=== Provided data ===
^^^^
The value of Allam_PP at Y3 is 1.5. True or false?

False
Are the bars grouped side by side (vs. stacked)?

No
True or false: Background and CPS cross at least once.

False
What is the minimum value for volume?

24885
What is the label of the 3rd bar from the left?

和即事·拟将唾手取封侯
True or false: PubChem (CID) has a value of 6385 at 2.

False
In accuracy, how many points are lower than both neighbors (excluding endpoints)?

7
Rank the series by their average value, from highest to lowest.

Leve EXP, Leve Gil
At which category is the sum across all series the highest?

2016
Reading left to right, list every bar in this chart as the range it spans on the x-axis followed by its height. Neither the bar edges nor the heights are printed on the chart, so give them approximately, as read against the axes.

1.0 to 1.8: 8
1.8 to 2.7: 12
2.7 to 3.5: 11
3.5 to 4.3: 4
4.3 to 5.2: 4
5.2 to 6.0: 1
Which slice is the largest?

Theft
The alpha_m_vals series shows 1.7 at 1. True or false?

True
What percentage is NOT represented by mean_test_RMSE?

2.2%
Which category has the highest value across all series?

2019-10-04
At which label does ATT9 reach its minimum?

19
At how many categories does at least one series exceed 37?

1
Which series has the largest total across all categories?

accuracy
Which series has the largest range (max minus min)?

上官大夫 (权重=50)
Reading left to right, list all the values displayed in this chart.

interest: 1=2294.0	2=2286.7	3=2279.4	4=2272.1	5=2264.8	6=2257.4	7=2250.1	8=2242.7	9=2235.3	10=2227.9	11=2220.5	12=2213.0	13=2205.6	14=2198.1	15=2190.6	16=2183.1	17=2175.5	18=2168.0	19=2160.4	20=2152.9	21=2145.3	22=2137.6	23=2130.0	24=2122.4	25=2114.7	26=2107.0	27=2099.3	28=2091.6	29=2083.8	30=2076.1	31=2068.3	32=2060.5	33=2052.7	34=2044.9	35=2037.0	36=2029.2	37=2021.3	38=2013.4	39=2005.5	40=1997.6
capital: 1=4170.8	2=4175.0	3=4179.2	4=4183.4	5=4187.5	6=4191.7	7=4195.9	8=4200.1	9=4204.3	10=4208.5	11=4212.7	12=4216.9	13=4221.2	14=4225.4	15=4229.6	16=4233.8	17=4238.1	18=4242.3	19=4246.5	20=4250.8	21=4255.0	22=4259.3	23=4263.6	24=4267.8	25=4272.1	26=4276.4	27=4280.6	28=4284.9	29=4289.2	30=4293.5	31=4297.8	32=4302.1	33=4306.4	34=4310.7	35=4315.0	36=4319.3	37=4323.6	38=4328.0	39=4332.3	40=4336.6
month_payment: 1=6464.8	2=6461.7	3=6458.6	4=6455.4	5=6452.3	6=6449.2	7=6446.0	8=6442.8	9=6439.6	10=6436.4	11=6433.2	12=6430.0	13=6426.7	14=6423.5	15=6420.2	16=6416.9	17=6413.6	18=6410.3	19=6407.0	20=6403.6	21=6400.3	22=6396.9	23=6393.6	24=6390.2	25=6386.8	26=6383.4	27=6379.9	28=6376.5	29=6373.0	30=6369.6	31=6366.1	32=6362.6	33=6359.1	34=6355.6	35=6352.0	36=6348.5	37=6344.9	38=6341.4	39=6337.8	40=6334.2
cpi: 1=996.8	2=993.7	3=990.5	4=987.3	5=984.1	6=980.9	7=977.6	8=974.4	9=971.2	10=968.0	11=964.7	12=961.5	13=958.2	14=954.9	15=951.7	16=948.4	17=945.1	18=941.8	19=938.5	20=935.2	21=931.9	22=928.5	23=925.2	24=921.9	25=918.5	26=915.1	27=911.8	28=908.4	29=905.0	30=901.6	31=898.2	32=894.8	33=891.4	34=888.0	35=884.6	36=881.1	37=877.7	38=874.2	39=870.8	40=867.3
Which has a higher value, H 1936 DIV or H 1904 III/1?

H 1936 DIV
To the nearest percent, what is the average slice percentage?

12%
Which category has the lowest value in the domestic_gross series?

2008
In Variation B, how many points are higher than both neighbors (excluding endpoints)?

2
^^^^
=== Your objective ===
Extract every line of the entries above that contains the string "label", treating uppercase and lowercase as different.

=== Task solution ===
What is the label of the 3rd bar from the left?
At which label does ATT9 reach its minimum?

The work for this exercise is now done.